Imprensa Paralegal Journalist Amando Nenane (Photo: Amando Nenane)

Mozambique police assault, repeatedly detain reporter Armando Nenane

On October 2, 2021, a group of police officers in Mozambique’s capital, Maputo, detained and assaulted Armando Nenane, a reporter with the privately owned Imprensa Paralegal news agency, which distributes content to other news outlets, while he covered a road accident, according to the journalist, who spoke to CPJ in a phone interview and posted about the incident on Facebook.

Nenane filmed victims of the accident on his phone for Imprensa Paralegal, posting photos and video to his Facebook page. At 10:30 a.m., about an hour and a half after the accident, two vans carrying about 10 police officers arrived and the officers approached him, the journalist told CPJ. The officers surrounded him and confiscated his phone before five of them took him by foot to the nearby Ninth Police Station.

At the station, officers demanded Nenane unlock his cell phone and erase footage he recorded of police arriving at the scene, Nenane told CPJ. When he refused, one of the officers slapped him in the face. Nenane said he protested, that officer left, and then another officer told the journalist he needed to present his press documents if the footage was not to be erased. After about 30 minutes, Nenane’s wife brought his press card and identification to the station, and the officers returned his phone and released him without charge.
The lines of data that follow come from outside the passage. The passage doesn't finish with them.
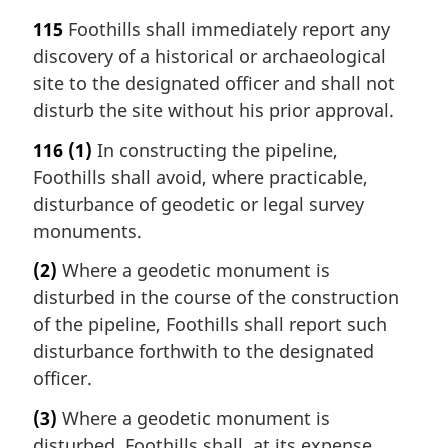
115
Foothills shall immediately report any
discovery of a historical or archaeological
site to the designated officer and shall not
disturb the site without his prior approval.
116
(1)
In constructing the pipeline,
Foothills shall avoid, where practicable,
disturbance of geodetic or legal survey
monuments.
(2)
Where a geodetic monument is
disturbed in the course of the construction
of the pipeline, Foothills shall report such
disturbance forthwith to the designated
officer.
(3)
Where a geodetic monument is
disturbed, Foothills shall, at its expense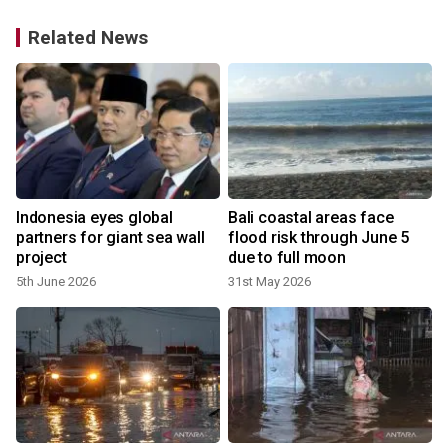
Related News
Indonesia eyes global
Bali coastal areas face
partners for giant sea wall
flood risk through June 5
project
due to full moon
5th June 2026
31st May 2026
Upon leaving the police station, Nenane returned to the scene of the accident to continue reporting, but officers detained him again and took him back to the same police station in a police van. At the station, officers handcuffed him and held him for about 15 minutes, until he was released again without charge on an order from a higher-ranking officer, Nenane said.

A news crew with the privately owned TV Sucesso broadcaster was at the scene of the accident and saw Nenane being taken by officers the second time, according to Nenane and Romeu Pascoal, a reporter with TV Sucesso, who was not at the scene but was familiar with the incident and spoke with CPJ over the phone.

One of the TV Sucesso reporters told police that Nenane was a journalist and should be released, but officers ignored their requests, Nenane and Pascoal said.

“This sort of abuse from authorities is frequent,” Nenane told CPJ. “This is how journalists are treated by authorities in Mozambique.” CPJ has documented numerous arrests and official harassment of journalists in Mozambique in recent years.

Reached by phone, Maputo police commandant Fabião Nhancololo told CPJ on October 19 he was not aware of Nenane’s detentions and would investigate and contact the commandant of the Ninth Police Station. Nhancololo also told CPJ he would share contact information for the Ninth Police Station chief, but failed to do so and then did not respond to subsequent calls and messages.